Der war vor fast zwei Jahren - nach dem Betrachten von „Ella" - von sich aus auf die Trickfilm-Cracks im Miniatur-Silicon-Valley zugekommen, gab ihnen ein paar Hinweise, wie er sich den Film vorstellt, zahlte offenbar gut (wie viel, will man bei Ladat nicht verraten) und ließ sie machen.

Wobei die Firma Castells, die am Pirates Village unter anderem einen überdimensionalen Totenkopf installiert hatte, auch ein Wörtchen mitredete.

„Dann haben wir uns zunächst einmal überlegt, ob das Ganze eher disneyhaft unrealistisch werden soll, also mehr für Kinder, oder wirklichkeitsgetreuer, also auch für Erwachsene", sagt Dozent Jaime Juan Soteras, der schon Ewigkeiten zum Ladat gehört und mit seinem bärig-nerdhaften Habitus gut in die Ursprungs-Crew um Apple-Gott Steve Jobs hineingepasst hätte. Zunächst habe man „fast unendlich viele" Zeichnungen der Hauptfiguren angefertigt. Anschließend sei eine gelungene Mischung aus Kiddiehaftem und Wirklichkeitsgetreuem entstanden. Er, Jaime, der fürs Realistische stehe und sein Kollege Pepmi Garau, der das disneyhafte bevorzuge, hätten sich schlussendlich zusammengerauft und einen ganz eigenen Stil ersonnen. „In dieser Hinsicht muss alles aus einem Guss sein, also die durch und durch mallorquinischen Landschaften und Stadtansichten müssen zu den handelnden Personen passen, und die Farben und Lichtverhältnisse müssen mit allem anderen harmonieren", sagt Soteras.

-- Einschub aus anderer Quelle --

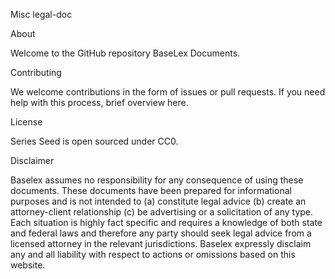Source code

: Misc legal-doc

About

Welcome to the GitHub repository BaseLex Documents. 

Contributing

We welcome contributions in the form of issues or pull requests. If you need help with this process,   brief overview here.

License

Series Seed is open sourced under CC0.

Disclaimer

Baselex assumes no responsibility for any consequence of using these documents. These documents have been prepared for informational purposes and is not intended to (a) constitute legal advice (b) create an attorney-client relationship (c) be advertising or a solicitation of any type. Each situation is highly fact specific and requires a knowledge of both state and federal laws and therefore any party should seek legal advice from a licensed attorney in the relevant jurisdictions. Baselex expressly disclaim any and all liability with respect to actions or omissions based on this website.
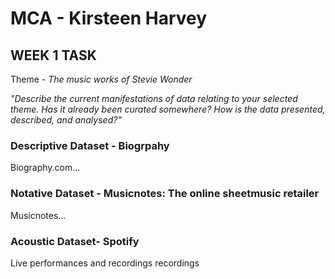 # MCA - Kirsteen Harvey
## WEEK 1 TASK
Theme - *The music works of Stevie Wonder* 

*"Describe the current manifestations of data relating to your selected theme. Has it already been
curated somewhere? How is the data presented, described, and analysed?"* 

### Descriptive Dataset - Biogrpahy 

Biography.com...

### Notative Dataset - Musicnotes: The online sheetmusic retailer

Musicnotes...

### Acoustic Dataset- Spotify  

Live performances and recordings recordings 
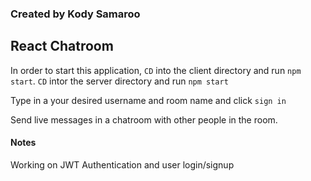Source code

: ### Created by Kody Samaroo
## React Chatroom

In order to start this application, `CD` into the client directory and run `npm start`. `CD` intor the server directory and run `npm start`

Type in a your desired username and room name and click `sign in`

Send live messages in a chatroom with other people in the room.

#### Notes
Working on JWT Authentication and user login/signup

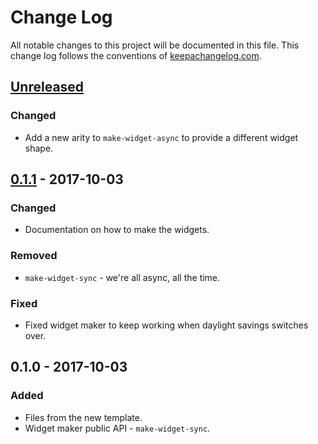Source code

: # Change Log
All notable changes to this project will be documented in this file. This change log follows the conventions of [keepachangelog.com](http://keepachangelog.com/).

## [Unreleased]
### Changed
- Add a new arity to `make-widget-async` to provide a different widget shape.

## [0.1.1] - 2017-10-03
### Changed
- Documentation on how to make the widgets.

### Removed
- `make-widget-sync` - we're all async, all the time.

### Fixed
- Fixed widget maker to keep working when daylight savings switches over.

## 0.1.0 - 2017-10-03
### Added
- Files from the new template.
- Widget maker public API - `make-widget-sync`.

[Unreleased]: https://github.com/your-name/sheet2anything/compare/0.1.1...HEAD
[0.1.1]: https://github.com/your-name/sheet2anything/compare/0.1.0...0.1.1
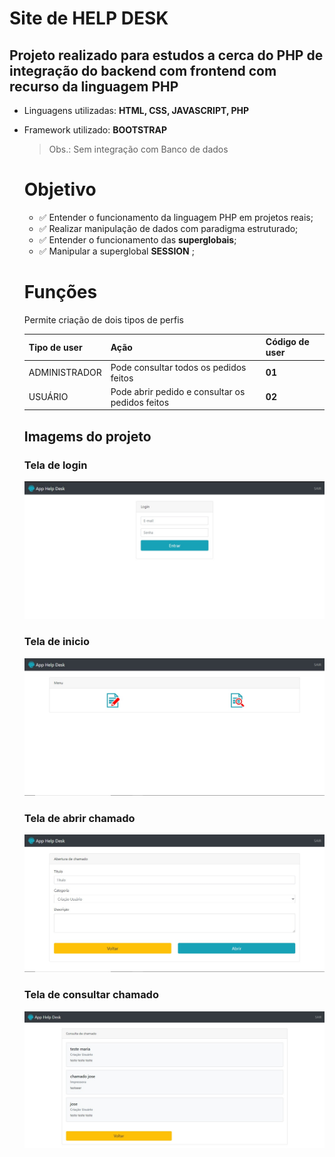 # Site de HELP DESK
## Projeto realizado para estudos a cerca do **PHP** de integração do backend com frontend com recurso da linguagem **PHP**

- Linguagens utilizadas:
**HTML, CSS, JAVASCRIPT, PHP**
- Framework utilizado:
  **BOOTSTRAP**
  
  >Obs.: Sem integração com Banco de dados
  
  # Objetivo
  
  - :white_check_mark: Entender o funcionamento da linguagem PHP em projetos reais;
  - :white_check_mark: Realizar manipulação de dados com paradigma estruturado;
  - :white_check_mark: Entender o funcionamento das **superglobais**;
  - :white_check_mark: Manipular a  superglobal **SESSION** ;
  
  # Funções
  
  Permite criação de dois tipos de perfis
  
   | Tipo de user  | Ação                                            | Código de user |
   | ------------- | ----------------------------------------------- | -------------- |
   | ADMINISTRADOR | Pode consultar todos os pedidos feitos          |  **01**        |
   | USUÁRIO       | Pode abrir pedido e consultar os pedidos feitos |  **02**        |
 
  
  
  ## Imagems do projeto
  
  
  ### Tela de login
  
   ![tela de inicio](https://github.com/Fer-nam/app_help_desk/blob/main/img/tela_incial.jpg?raw=true)
  
  ### Tela de inicio
  
  ![tela de inicio](https://github.com/Fer-nam/app_help_desk/blob/main/img/tela_login.jpg)
  
  ### Tela de abrir chamado
  
   ![tela de inicio](https://github.com/Fer-nam/app_help_desk/blob/main/img/abrir_chamado.jpg?raw=true)
  
  ### Tela de consultar chamado
  
   ![tela de inicio](https://github.com/Fer-nam/app_help_desk/blob/main/img/consulta_chamado.jpg?raw=true)

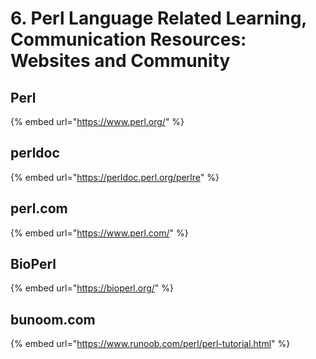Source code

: # 6. Perl Language Related Learning, Communication Resources: Websites and Community

## Perl

{% embed url="https://www.perl.org/" %}

## perldoc

{% embed url="https://perldoc.perl.org/perlre" %}



## perl.com

{% embed url="https://www.perl.com/" %}



## BioPerl

{% embed url="https://bioperl.org/" %}



## bunoom.com

{% embed url="https://www.runoob.com/perl/perl-tutorial.html" %}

Danach seien die Endfiguren im drehbaren 3-D-Format modelliert worden - mit Mimik und Lippenbewegungen für die vielen Dialoge. „Es ist in etwa so, als arbeite man mit Knete, nur macht man das an Computern." Und dann war da noch die Vertonung : Komponist Luis de las Heras erfand einen Soundtrack, in dem unter anderem ein Orchester simuliert wird.

Und so perlt der bislang nur in Auszügen im Internet gezeigte, aus 260.000 Einzelbildern bestehende „Capitán de la Rosa"-Film mit einer dermaßen kontrastreichen Klarheit von der Mattscheibe, als käme er direkt aus Hollywood. Und als wären Hunderte Menschen involviert gewesen, wie das in Edelstudios üblich ist. „Dabei haben wir das nur mit ein paar Leuten hingekriegt", freut sich Jaime Juan Soteras.